*** Supplied material ***

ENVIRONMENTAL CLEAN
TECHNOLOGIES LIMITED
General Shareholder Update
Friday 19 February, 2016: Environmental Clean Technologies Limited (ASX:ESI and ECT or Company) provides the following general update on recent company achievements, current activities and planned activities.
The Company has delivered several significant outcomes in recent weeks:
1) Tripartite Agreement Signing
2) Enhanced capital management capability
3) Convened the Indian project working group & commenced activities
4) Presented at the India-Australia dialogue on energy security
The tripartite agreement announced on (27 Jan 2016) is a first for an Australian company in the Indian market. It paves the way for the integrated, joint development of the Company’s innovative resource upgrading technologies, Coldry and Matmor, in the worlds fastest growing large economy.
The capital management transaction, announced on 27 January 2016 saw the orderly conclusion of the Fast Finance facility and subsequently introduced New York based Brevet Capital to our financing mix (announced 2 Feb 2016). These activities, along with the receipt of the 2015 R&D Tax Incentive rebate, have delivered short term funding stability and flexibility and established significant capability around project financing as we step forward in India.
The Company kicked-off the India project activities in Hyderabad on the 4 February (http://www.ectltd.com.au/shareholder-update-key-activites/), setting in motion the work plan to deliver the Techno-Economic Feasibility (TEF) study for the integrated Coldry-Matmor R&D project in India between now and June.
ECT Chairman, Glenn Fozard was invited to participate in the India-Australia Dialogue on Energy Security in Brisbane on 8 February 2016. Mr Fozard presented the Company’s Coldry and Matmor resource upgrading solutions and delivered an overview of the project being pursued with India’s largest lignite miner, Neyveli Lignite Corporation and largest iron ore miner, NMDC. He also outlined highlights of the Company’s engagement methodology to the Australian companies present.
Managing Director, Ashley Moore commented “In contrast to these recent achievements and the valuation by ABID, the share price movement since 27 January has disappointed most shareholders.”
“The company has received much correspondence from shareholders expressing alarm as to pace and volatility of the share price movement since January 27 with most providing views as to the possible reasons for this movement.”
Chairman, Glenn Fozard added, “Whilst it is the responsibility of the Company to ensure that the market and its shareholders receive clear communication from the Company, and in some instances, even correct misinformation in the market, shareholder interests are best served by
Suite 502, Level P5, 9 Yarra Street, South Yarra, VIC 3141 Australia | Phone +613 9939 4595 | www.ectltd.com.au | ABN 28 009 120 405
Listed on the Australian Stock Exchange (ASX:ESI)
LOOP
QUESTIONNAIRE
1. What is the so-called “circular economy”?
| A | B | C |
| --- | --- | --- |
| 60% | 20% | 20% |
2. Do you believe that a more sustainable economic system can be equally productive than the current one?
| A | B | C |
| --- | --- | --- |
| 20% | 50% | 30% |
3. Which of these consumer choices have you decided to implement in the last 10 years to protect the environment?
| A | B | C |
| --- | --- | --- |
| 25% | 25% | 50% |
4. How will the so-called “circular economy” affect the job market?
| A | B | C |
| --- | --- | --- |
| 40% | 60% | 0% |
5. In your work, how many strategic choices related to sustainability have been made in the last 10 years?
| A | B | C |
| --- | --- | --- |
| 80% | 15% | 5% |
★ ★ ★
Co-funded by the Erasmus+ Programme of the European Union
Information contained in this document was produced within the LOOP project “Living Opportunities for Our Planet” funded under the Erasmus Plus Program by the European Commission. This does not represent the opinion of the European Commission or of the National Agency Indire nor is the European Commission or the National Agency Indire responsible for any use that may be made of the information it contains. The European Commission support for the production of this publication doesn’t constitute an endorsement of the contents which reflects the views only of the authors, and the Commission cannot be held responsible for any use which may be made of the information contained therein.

*** End of Supplied material ***

_The task_
Could you copy every line from the records that has "ectltd" in it?

_Response area_
The Company kicked-off the India project activities in Hyderabad on the 4 February (http://www.ectltd.com.au/shareholder-update-key-activites/), setting in motion the work plan to deliver the Techno-Economic Feasibility (TEF) study for the integrated Coldry-Matmor R&D project in India between now and June.
Suite 502, Level P5, 9 Yarra Street, South Yarra, VIC 3141 Australia | Phone +613 9939 4595 | www.ectltd.com.au | ABN 28 009 120 405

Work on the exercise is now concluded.